TASK REQUIREMENTS: I need the lines below from the one with "restaurants | 26 | 4.4% |" down to the one with "stores | 17 | 2.9% |" reproduced exactly, both ends included, and nothing else.

Segment Start: RECORDS SHOWN

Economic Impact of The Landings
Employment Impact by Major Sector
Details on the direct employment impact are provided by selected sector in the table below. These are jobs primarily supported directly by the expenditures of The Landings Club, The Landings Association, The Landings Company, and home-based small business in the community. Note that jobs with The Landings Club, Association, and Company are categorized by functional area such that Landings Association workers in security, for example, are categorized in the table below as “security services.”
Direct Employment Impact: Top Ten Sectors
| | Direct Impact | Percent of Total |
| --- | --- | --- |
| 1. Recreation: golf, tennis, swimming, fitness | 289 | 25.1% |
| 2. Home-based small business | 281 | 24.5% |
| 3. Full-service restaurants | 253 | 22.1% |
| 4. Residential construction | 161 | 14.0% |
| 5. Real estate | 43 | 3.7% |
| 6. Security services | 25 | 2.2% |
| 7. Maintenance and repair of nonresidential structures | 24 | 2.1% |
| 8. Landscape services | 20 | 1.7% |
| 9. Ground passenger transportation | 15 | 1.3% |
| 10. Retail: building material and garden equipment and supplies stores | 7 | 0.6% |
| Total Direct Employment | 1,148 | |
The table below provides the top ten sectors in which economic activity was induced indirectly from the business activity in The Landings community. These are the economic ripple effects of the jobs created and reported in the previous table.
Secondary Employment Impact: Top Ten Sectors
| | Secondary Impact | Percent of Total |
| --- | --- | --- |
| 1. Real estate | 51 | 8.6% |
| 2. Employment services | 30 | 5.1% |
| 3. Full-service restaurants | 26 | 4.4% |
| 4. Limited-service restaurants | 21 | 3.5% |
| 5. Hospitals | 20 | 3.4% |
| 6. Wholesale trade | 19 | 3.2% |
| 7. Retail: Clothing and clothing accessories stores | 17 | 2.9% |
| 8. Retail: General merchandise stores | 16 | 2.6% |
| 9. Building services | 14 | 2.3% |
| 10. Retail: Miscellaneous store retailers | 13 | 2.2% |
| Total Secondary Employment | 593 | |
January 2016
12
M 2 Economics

Segment End: RECORDS SHOWN

RESPONSE TO THE EXERCISE:
| 3. Full-service restaurants | 26 | 4.4% |
| 4. Limited-service restaurants | 21 | 3.5% |
| 5. Hospitals | 20 | 3.4% |
| 6. Wholesale trade | 19 | 3.2% |
| 7. Retail: Clothing and clothing accessories stores | 17 | 2.9% |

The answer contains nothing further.